### AUSGEWÄHLTER TEXT:
• • • • • • •

Die meisten meiner Freunde sind in fixen Beziehungen und
haben Kinder. Vier meiner Freunde sind noch immer mit derselben
Frau verheiratet, alle anderen sind geschieden oder wiederverheiratet.
In meinem kleinen persönlichen Kosmos halten
Freundschaften offenbar länger als Ehen.
Der Begriff Freundschaft ist mindestens so überladen wie Liebe.
Persönlich tendiere ich sowohl bei Freunden als auch in der Liebe
zur Idealisierung, erhoffe mir das, was mir fehlt, in Freunden und
in der Liebespartnerin zu finden. Das ist natürlich eine Illusion,
die einer genaueren Betrachtung nicht standhält. Die Illusionen,
die man sich über menschliche Beziehungen machen kann, sind
grenzenlos. Daher werden in diesem Buch zehn Gebote wahrer
Freundschaft aufgestellt.
Gebote sind in Stein gemeißelt. Das reale Leben ist aus Fleisch
und Blut. Deswegen verstoßen Menschen immer wieder gegen
Gebote. Die zehn Gebote in diesem Buch sind nicht von Gott
gegeben, sondern von menschlichen Erfahrungen geprägt. Sie
sollen helfen, darüber nachzudenken, ob wir unsere Freundschaften
nicht mit unerfüllbaren Erwartungen belasten. Bei zwei Geboten
war ich mir ursprünglich sicher, dass sie für mich keine
Geltung hätten, bis ich nach genauerer Prüfung draufgekommen
bin, dass sie mich mehr betreffen, als mir lieb ist. Dabei ist
mir bewusst geworden, dass es der Schatten meiner eigenen
Persönlichkeit ist, der meine Freundschaften am gefährlichsten
bedroht.
Dieses Buch versteht sich als Einladung an Sie, das Verhältnis
zu Ihren Freunden zu reflektieren und dabei mehr über sich selbst
zu erfahren. Dazu ist es notwendig, sich auch mit den dunklen
Seiten der Freundschaft auseinanderzusetzen, statt diese nur zu
idealisieren. Eine im März dieses Jahres publizierte Studie der
Universität von Tel Aviv und des Massachusetts Institute of Technology
(MIT) sollte uns zu denken geben. Sie deckt einen blinden
Fleck auf, den es offenbar in vielen Freundschaften gibt. Nur
50 Prozent jener Menschen, die man selbst zu seinen Freunden
zählt, sehen das umgekehrt so. Das würde bedeuten, dass jeder
zweite unserer Freunde unsere Gefühle nicht in ähnlicher Weise
erwidert und wir für ihn eher Bekannte sind.2
Die besten Geschichten schreibt das Leben. Alle Geschichten
in diesem Buch sind wahr. Sie sind aus dem Leben von Menschen
gegriffen, gerade deshalb mögen manche unglaublich, unwahrscheinlich
oder gar seltsam klingen. Einige Geschichten werden
Sie berühren, andere werden Sie vielleicht als uninteressant empfinden.

• • • • • • •

### BEREITGESTELLTE DATEN:
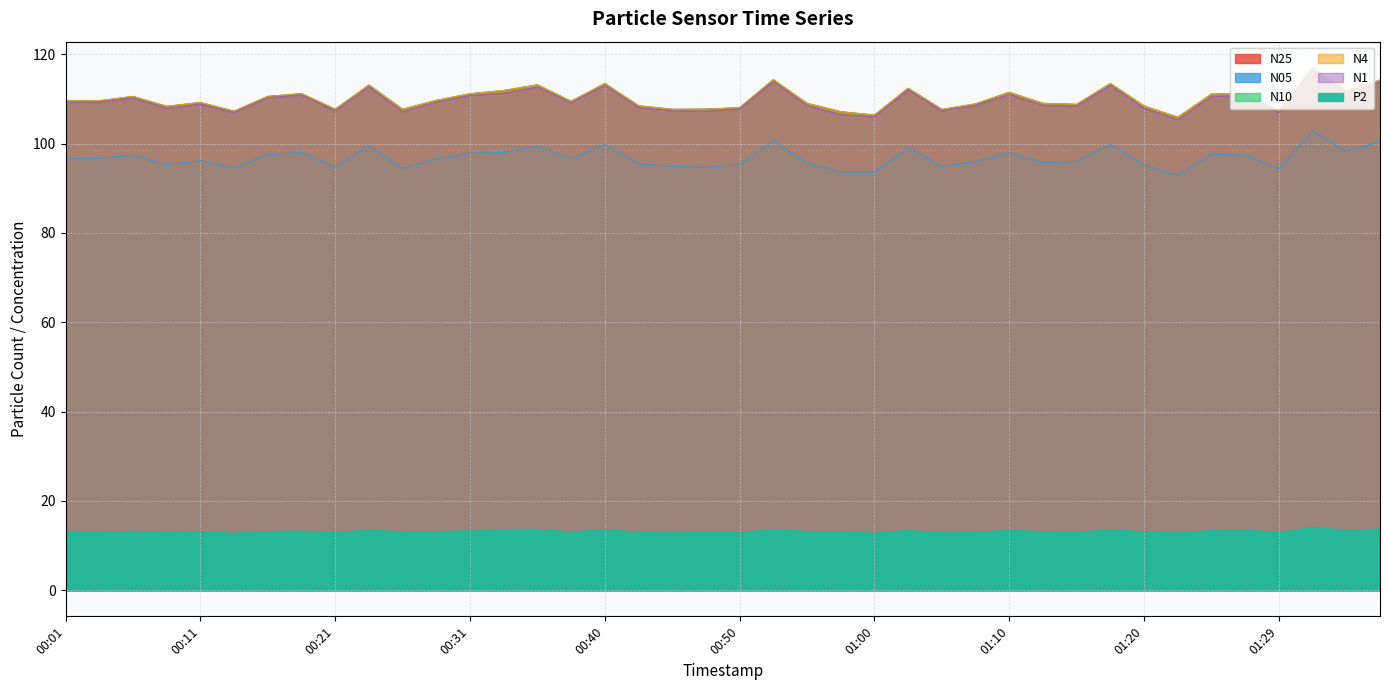

True or false: N1 has a value of 187.7 at 00:28.

False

• • • • • • •

### AUFGABENSTELLUNG:
**1)** Geben Sie aus dem Text über Freundschaft die Stelle wortgetreu wieder, beginnend bei "Die meisten meiner" und endend bei "länger als Ehen.".
**2)** Von welchen beiden Einrichtungen stammt laut dem Text über Freundschaft die im März publizierte Studie?

### ERGEBNISSE:
**1)**
Die meisten meiner Freunde sind in fixen Beziehungen und
haben Kinder. Vier meiner Freunde sind noch immer mit derselben
Frau verheiratet, alle anderen sind geschieden oder wiederverheiratet.
In meinem kleinen persönlichen Kosmos halten
Freundschaften offenbar länger als Ehen.

**2)** Von der Universität von Tel Aviv und dem Massachusetts Institute of Technology (MIT).